[Source text]:
========================================================================
Pursuing an experimental approach, Reichenberger, Wiggert, Agroskin, Wilhelm, and Blechert (2017) showed that more depressive symptoms went along with lower pleasantness ratings of positive social evaluative videos, in line with the importance of positivity minimization in depression. Importantly, FPE accounted for significant variance in this relationship, documenting a significant overlap between depression and FPE in positivity devaluation. A potential mechanism through which FPE could relate to depression was recently proposed by Jordan, Winer, Salem, and Kilgore (2017). In their longitudinal study, FPE (at t 1) predicted depression (at t 3) and this was mediated by anticipatory anhedonia, that is, a deficit in looking forward to pleasurable events (at t 2). Still, FPE exhibited a direct significant effect on depression, calling for additional exploration of potential mechanisms.

To summarize, although FPE shows specificity for social anxiety on a trait level in psychometric studies, it also relates to devaluation processes in depressive symptomatology in an experimental study. Moreover the robust correlations between FPE and depression in psychometric studies with clinical as well as undergraduate samples underscore this relationship. Thus, the question of (partial) selectivity of FPE to social anxiety versus depression calls for further investigation of mediating factors that might help in refining etiological models not only of SAD but also of depression and affective disorders.

5.3. Eating‐related psychopathology

Eating disorders and social anxiety are highly comorbid (Hudson, Hiripi, Pope, & Kessler, 2007) and shared domains might be of interest. Specifically, FNE seems to aggravate eating behavior symptoms (e.g., Gilbert & Meyer, 2005; Utschig, Presnell, Madeley, & Smits, 2010; Vander Wal & Thomas, 2004) in undergraduate students. A theoretical link between FPE and eating disorders was proposed by Menatti, DeBoer, Weeks, and Heimberg (2015): individuals with disordered eating may experience themselves as part of a group hierarchy with attractive individuals ranking higher than unattractive ones. Positive evaluation and upward movement in the hierarchy could result in social conflict and might therefore be avoided.
========================================================================
[What you need to do]:
1) Transcribe the portion of the FPE passage that begins with the words containing "To summarize, although" and ends with "and affective disorders.".
2) In the longitudinal study described in the FPE passage, what mediated the link between FPE and later depression?
3) Using the FPE passage, explain why individuals with disordered eating might avoid positive evaluation.
The lines that follow are separate material unrelated to this text.

[Recorded data]:
========================================================================
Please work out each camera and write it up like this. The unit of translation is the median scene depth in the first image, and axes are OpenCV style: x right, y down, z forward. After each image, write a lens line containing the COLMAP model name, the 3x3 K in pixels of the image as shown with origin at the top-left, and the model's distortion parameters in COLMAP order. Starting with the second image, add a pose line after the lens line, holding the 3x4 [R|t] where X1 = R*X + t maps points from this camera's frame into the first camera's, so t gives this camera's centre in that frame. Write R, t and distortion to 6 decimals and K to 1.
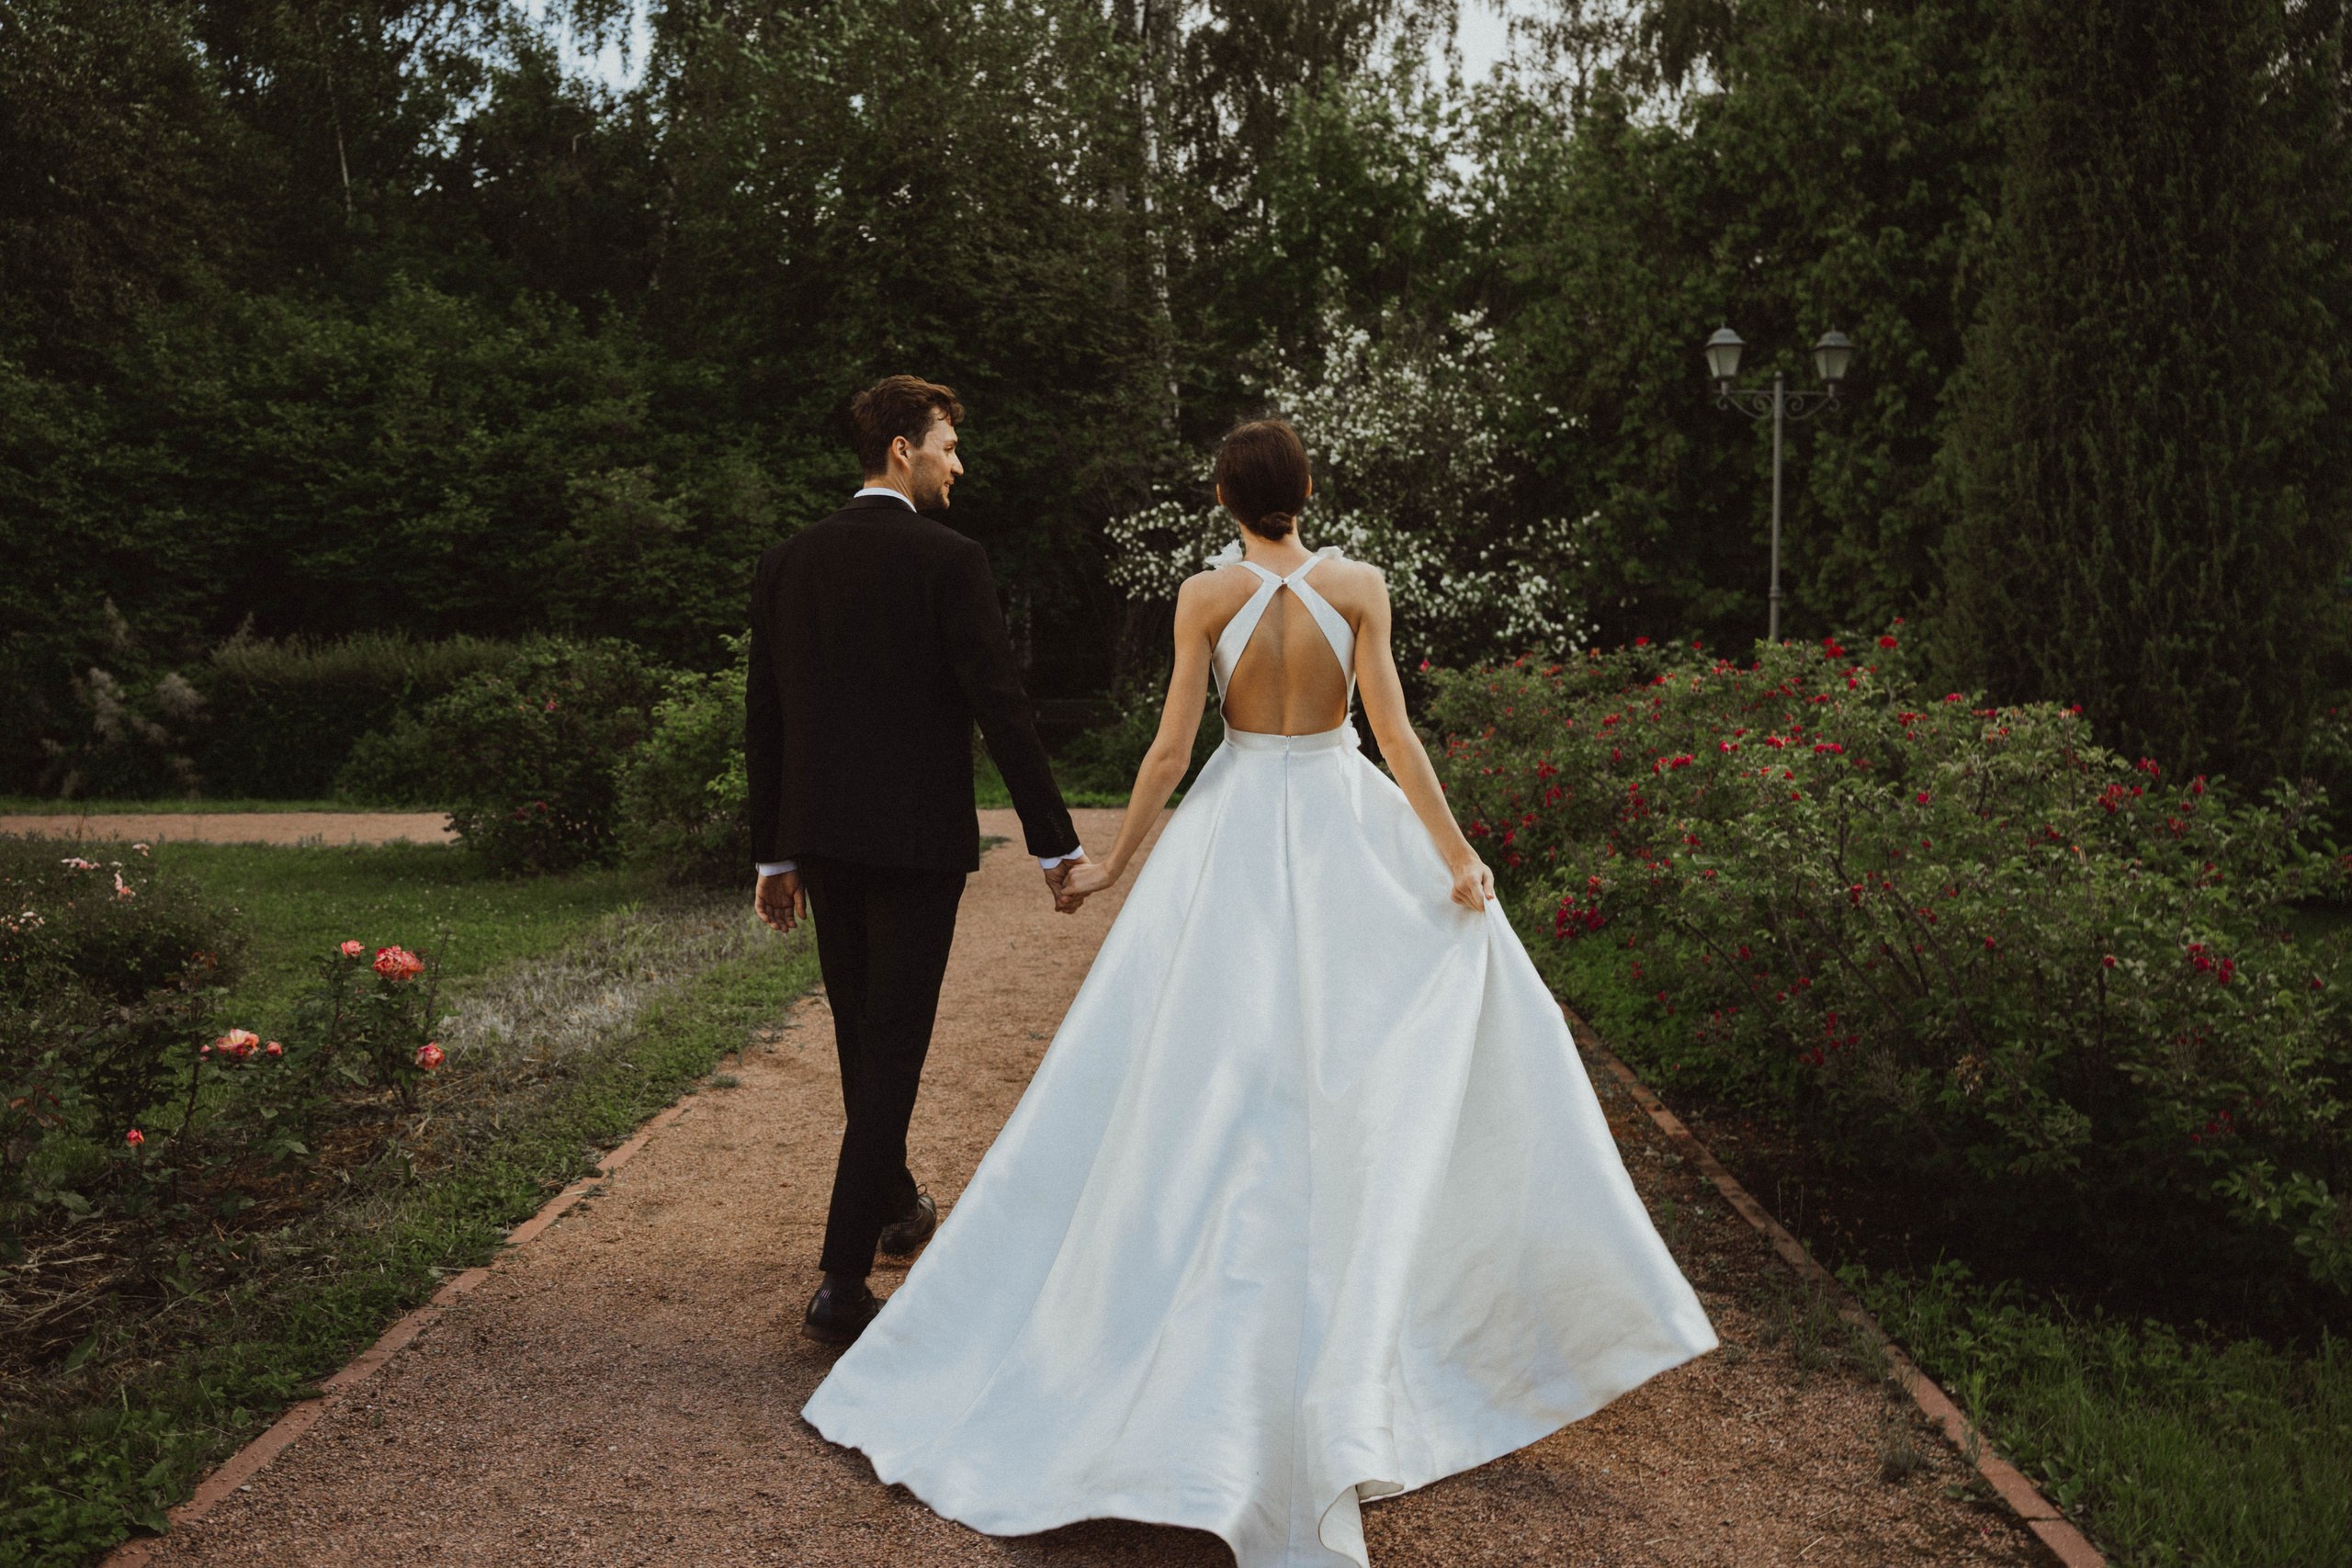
lens RADIAL K [[2054.3, 0, 1168.7], [0, 2054.3, 770.6], [0, 0, 1]] dist [-0.112911, 0.085033]
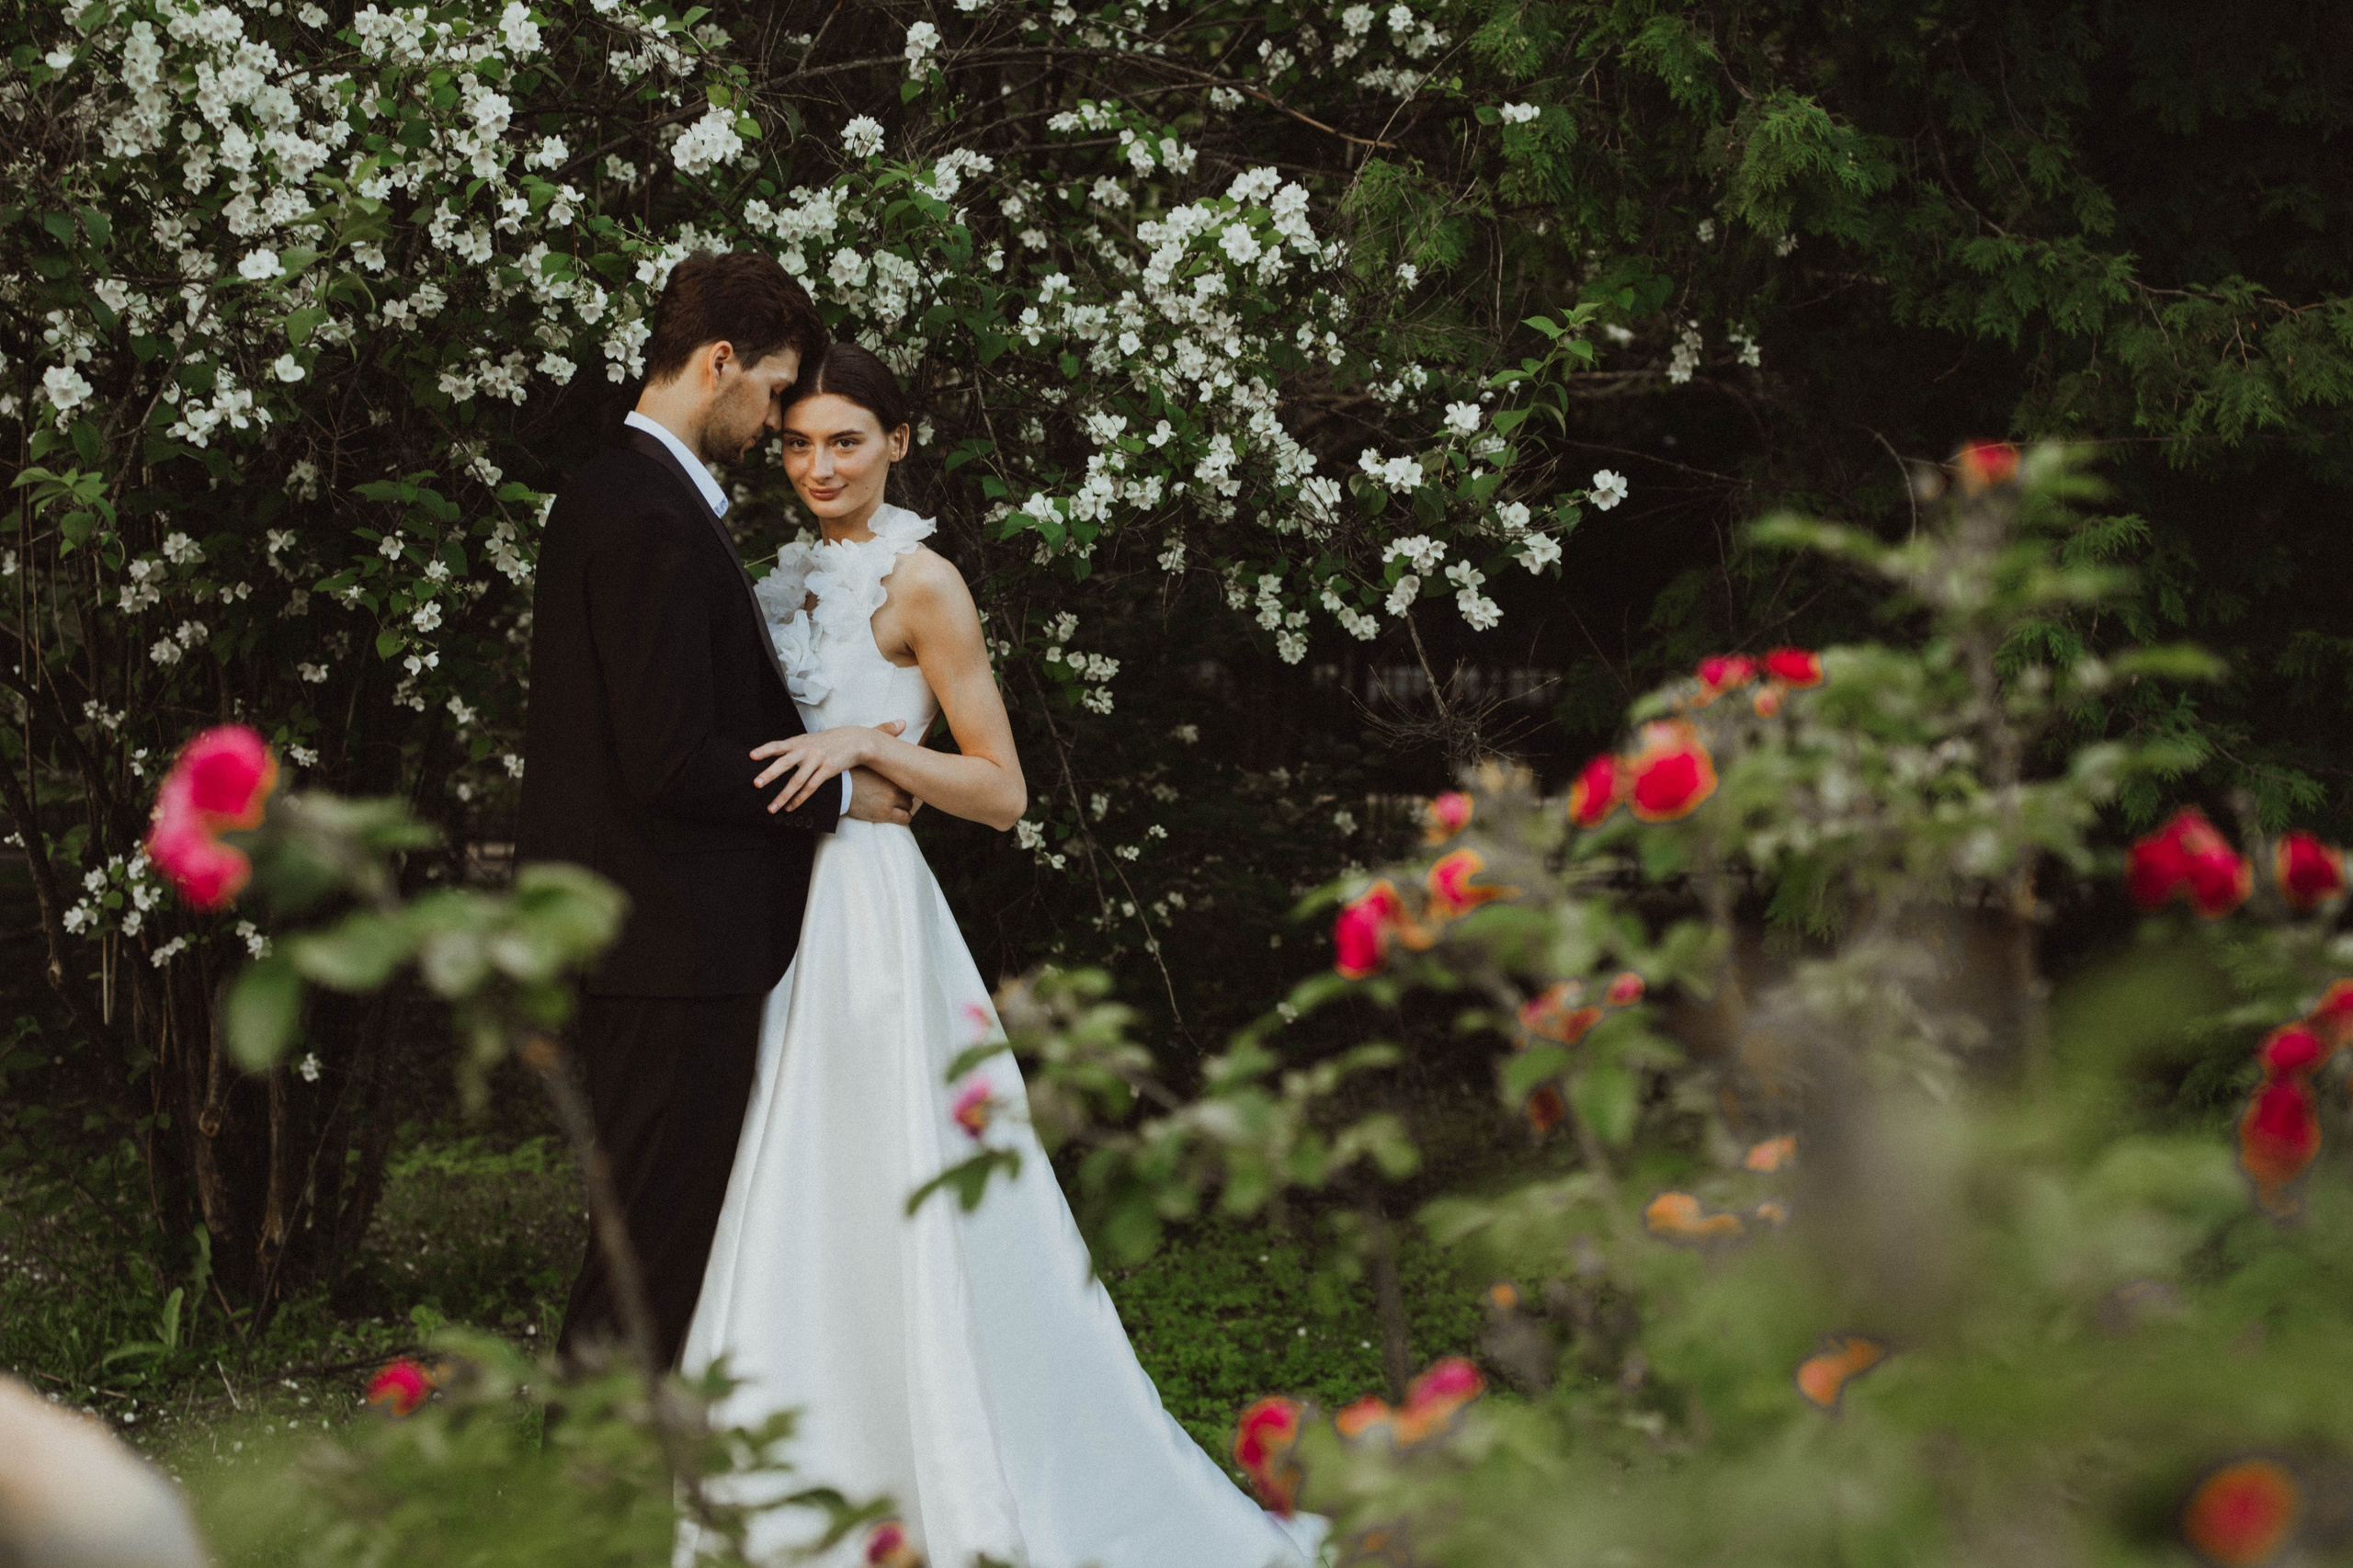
========================================================================
[Answers to this exercise]:
1)
To summarize, although FPE shows specificity for social anxiety on a trait level in psychometric studies, it also relates to devaluation processes in depressive symptomatology in an experimental study. Moreover the robust correlations between FPE and depression in psychometric studies with clinical as well as undergraduate samples underscore this relationship. Thus, the question of (partial) selectivity of FPE to social anxiety versus depression calls for further investigation of mediating factors that might help in refining etiological models not only of SAD but also of depression and affective disorders.

2) Anticipatory anhedonia, a deficit in looking forward to pleasurable events.

3) Menatti, DeBoer, Weeks, and Heimberg (2015) propose that such individuals may see themselves as part of a group hierarchy where attractive individuals rank higher than unattractive ones. Positive evaluation and moving upward in that hierarchy could lead to social conflict, so it might be avoided.